Write out, unchanged, the lines from the one holding "left elbow: (96, 16)" to the close of the listing. Both the first and last lines belong in it.

********************

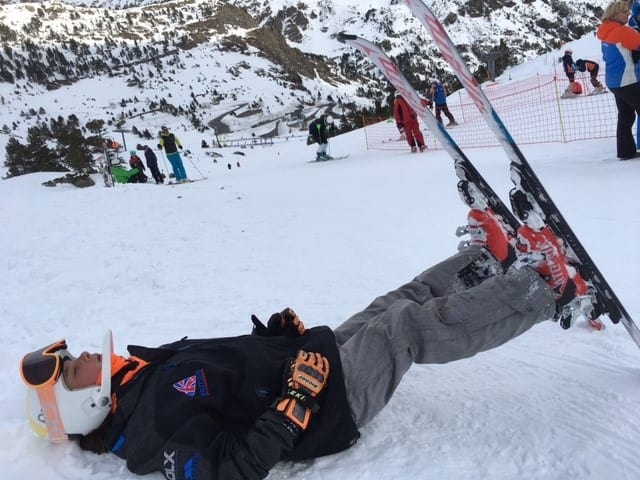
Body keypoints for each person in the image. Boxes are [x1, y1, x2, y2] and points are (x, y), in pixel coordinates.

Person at [20, 195, 596, 480]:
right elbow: (230, 468)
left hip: (305, 363)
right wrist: (294, 403)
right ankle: (544, 290)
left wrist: (272, 340)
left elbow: (225, 374)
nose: (84, 355)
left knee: (389, 304)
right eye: (74, 368)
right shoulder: (150, 434)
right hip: (326, 404)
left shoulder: (139, 378)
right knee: (405, 327)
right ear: (83, 402)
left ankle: (484, 261)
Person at [597, 1, 640, 160]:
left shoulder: (605, 31)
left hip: (614, 81)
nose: (628, 15)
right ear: (614, 14)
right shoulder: (622, 31)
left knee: (626, 115)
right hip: (627, 80)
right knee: (627, 114)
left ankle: (625, 151)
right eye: (624, 12)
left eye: (628, 11)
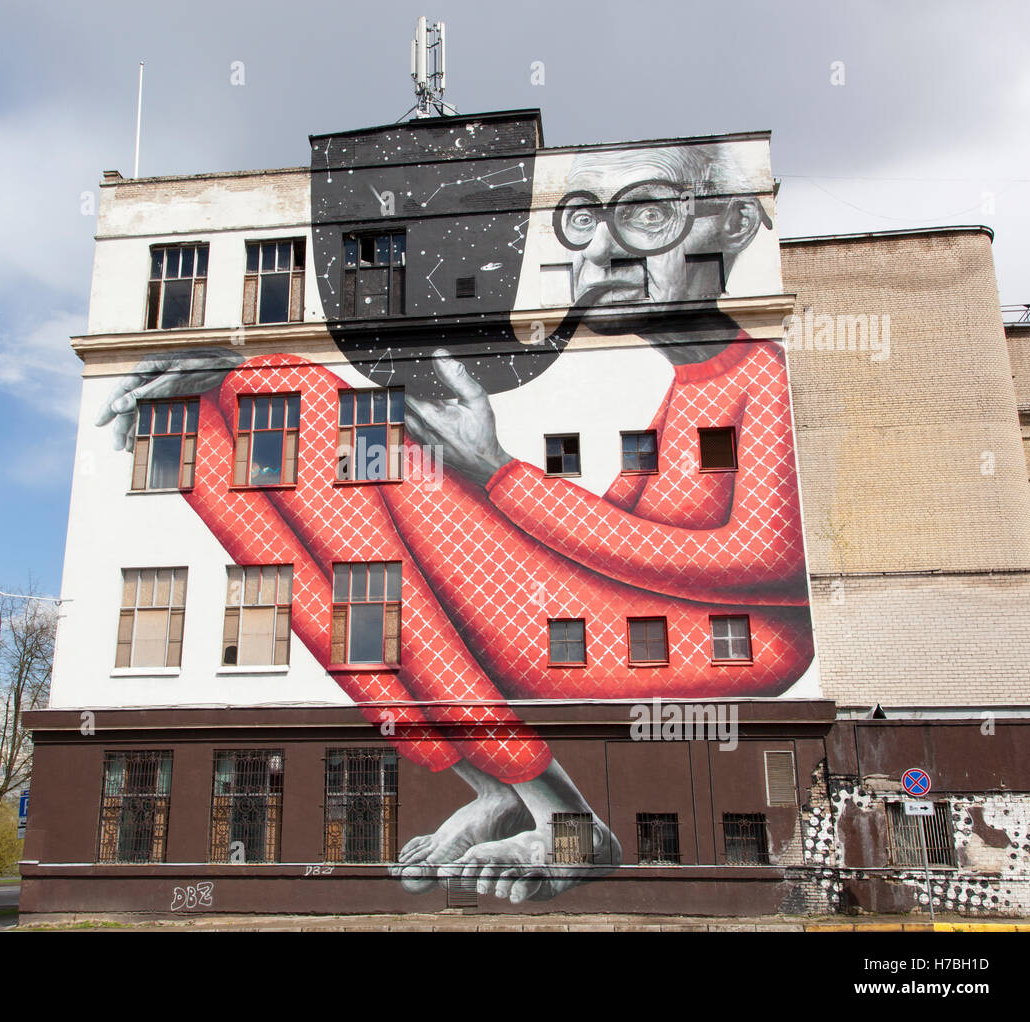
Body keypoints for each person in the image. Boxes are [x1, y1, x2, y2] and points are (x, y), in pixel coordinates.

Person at [95, 143, 813, 901]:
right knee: (302, 550)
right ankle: (507, 793)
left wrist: (496, 472)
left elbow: (761, 556)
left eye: (643, 213)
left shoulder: (760, 376)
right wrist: (493, 479)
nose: (601, 250)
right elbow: (614, 537)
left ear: (732, 223)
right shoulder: (686, 393)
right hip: (628, 615)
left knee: (324, 419)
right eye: (581, 222)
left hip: (718, 641)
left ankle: (567, 824)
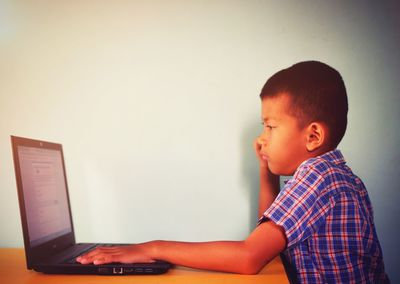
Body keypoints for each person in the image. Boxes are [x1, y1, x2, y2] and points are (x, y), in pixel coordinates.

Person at [77, 61, 389, 283]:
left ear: (313, 136)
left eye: (270, 126)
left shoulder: (317, 178)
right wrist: (266, 168)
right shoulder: (335, 175)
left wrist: (152, 248)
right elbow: (267, 237)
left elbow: (249, 256)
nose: (263, 136)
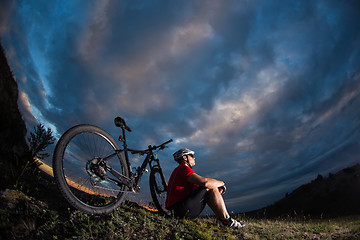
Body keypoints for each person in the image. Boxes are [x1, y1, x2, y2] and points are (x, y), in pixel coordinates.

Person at [165, 148, 245, 228]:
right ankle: (227, 221)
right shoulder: (183, 168)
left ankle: (223, 220)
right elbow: (205, 183)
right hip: (180, 210)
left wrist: (216, 191)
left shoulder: (178, 171)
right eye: (192, 156)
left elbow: (204, 191)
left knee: (210, 187)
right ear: (185, 158)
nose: (194, 158)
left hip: (176, 211)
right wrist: (222, 183)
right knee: (209, 186)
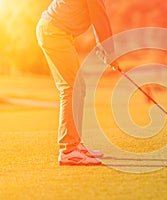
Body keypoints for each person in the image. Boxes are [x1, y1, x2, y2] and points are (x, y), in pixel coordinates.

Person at [36, 0, 116, 166]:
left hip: (55, 32)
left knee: (78, 86)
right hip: (54, 33)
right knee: (71, 87)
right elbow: (100, 16)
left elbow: (96, 16)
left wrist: (104, 47)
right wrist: (110, 51)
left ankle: (75, 144)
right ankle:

********************

OUTPUT OF THE EXERCISE.
left elbow: (96, 16)
left wrist: (104, 47)
right wrist: (110, 51)
left ankle: (75, 144)
right ankle:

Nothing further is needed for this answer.